Juan Carlos Lezcano

Personal information
- Full name: Juan Carlos Lezcano López
- Date of birth: 5 November 1938
- Place of birth: Asunción, Paraguay
- Date of death: 12 November 2025 (aged 87)
- Position(s): Forward; midfielder;

Senior career*
- Years: Team / Apps / (Gls)
- 1958–1960: Universidad Católica
- 1959: → Trasandino (loan)
- 1961: Santiago Morning
- 1962–1971: Elche / 213 / (42)
- 1971–1972: Eldense / 24 / (1)
- 1973–1974: Villena
- 1974–1975: Crevillente

Managerial career
- 1978: Elche (interim)
- 1979: Elche (interim)
- 1989: Elche (interim)
- 1995: Elche (interim)

= Juan Carlos Lezcano =

Paraguayan footballer (1938–2025)

Juan Carlos Lezcano López (5 November 1938 – 12 November 2025) was a Paraguayan footballer who played as a forward and later as a midfielder, primarily in Spain, where he is considered one of Elche CF's most important players.

==Career==
Born in Asunción to a father who was a footballer, Lezcano began playing football as a youth with local side Club Olimpia. He first played senior footballer with Chilean side Club Deportivo Universidad Católica. Despite being scouted by Spanish agents, he joined Universidad Católica's rivals Santiago Morning in 1961. The following season, Lezcano moved to Spain, joining Elche CF.

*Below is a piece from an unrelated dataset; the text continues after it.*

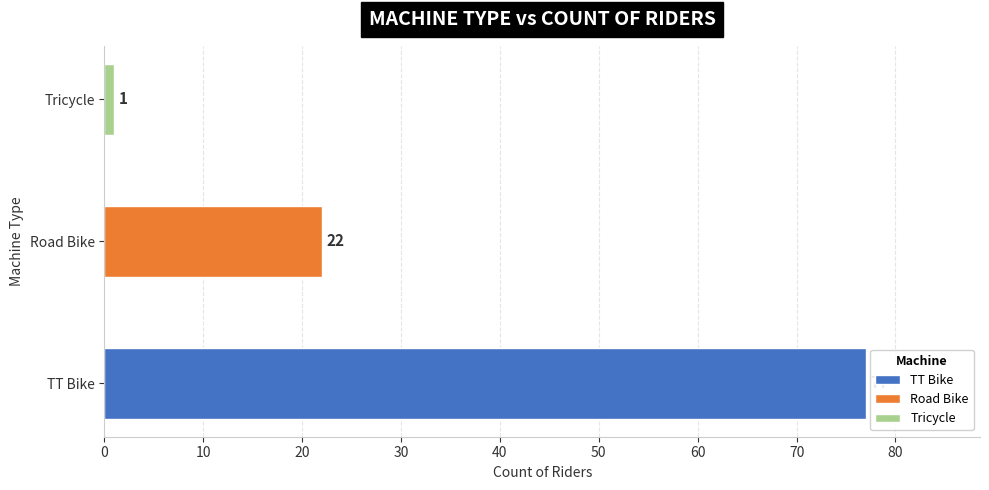

List the labels in order of value, smallest first.

Tricycle, Road Bike, TT Bike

Lezcano played nine La Liga seasons with Elche, scoring 42 goals in 213 league appearances. He was a key figure for the club as it reached the 1969 Copa del Generalísimo Final—Elche's highest profile moment.

After he retired from playing, Lezcano became a football coach. He managed Elche CF Ilicitano in 1976 and was assistant manager to Felipe Mesones for the parent club in 1977. Lezcano also acted as a caretaker manager for Elche on three occasions.

==Death==
Lezcano died on 12 November 2025, at the age of 87.